Political leaders with criminal or some other background is one perennial problem in the Indian political landscape.
Given this scenario, the Indian Supreme Court on February 14, 2020 passed a directive urging political parties to submit the names of their ‘candidates with criminal records’.
It also asked the parties to justify with proper reasoning as to why such candidates were taken into the party.
Now, all the political parties have only 48 hours deadline to disclose the details of such candidates on respective department websites and social media.
The court asked them to submit all this information to the Election Commission and failing to do so will require them to appear before the courts.
The apex court noted that there has been an alarming rise in a number of criminal candidates and should be addressed on an urgent basis.

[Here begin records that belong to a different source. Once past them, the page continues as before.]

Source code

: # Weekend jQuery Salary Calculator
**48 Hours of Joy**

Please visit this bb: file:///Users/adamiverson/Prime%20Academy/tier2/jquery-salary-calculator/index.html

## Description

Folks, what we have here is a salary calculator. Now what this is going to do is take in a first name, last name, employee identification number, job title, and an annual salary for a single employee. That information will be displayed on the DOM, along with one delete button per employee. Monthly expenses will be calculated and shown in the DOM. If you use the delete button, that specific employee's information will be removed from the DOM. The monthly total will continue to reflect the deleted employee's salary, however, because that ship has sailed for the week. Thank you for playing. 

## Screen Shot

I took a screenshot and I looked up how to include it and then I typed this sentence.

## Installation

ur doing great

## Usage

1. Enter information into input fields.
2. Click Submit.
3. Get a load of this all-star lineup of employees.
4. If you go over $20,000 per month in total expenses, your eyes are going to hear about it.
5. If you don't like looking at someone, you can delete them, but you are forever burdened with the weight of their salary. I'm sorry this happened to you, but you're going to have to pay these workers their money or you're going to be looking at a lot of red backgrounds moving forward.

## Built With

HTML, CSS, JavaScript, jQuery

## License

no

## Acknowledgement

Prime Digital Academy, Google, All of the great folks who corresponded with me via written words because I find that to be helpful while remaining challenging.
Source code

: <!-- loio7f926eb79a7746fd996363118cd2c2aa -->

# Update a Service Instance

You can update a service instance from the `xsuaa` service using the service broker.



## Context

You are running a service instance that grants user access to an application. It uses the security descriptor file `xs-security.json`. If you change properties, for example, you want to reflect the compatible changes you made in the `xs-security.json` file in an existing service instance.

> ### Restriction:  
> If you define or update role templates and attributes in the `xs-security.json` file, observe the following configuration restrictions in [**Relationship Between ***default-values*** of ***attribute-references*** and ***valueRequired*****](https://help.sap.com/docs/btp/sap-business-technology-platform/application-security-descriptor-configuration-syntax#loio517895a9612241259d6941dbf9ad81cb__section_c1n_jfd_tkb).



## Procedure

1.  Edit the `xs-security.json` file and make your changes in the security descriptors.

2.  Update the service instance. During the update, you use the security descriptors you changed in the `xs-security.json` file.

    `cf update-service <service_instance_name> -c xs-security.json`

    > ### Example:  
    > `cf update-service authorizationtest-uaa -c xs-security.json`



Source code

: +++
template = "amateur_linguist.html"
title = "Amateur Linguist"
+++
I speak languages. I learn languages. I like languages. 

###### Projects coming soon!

According to the Association for Democratic Reforms (ADR), around 43% of MPs elected in 2019 had criminal records, a rise from 34% in 2014.
There has been a rise in this trend of ‘Indian MPs with criminal records’ from 24% in 2004 to 30% in 2009.
The range of crimes extend from minor ones or politically-motivated to those involving assault on public officials, rapes and murders.
Questioning their inability to fielding ‘clean’ candidates, the apex court said placing such candidates for ‘winnability’ is not an appropriate justification.
“A key factor motivating parties to select candidates with serious criminal records comes down to cold, hard cash. Self-financing candidates who do not represent a drain on the finite party coffers but instead contribute ‘rents’ to the party,” says political scientist Milan Vaishnav.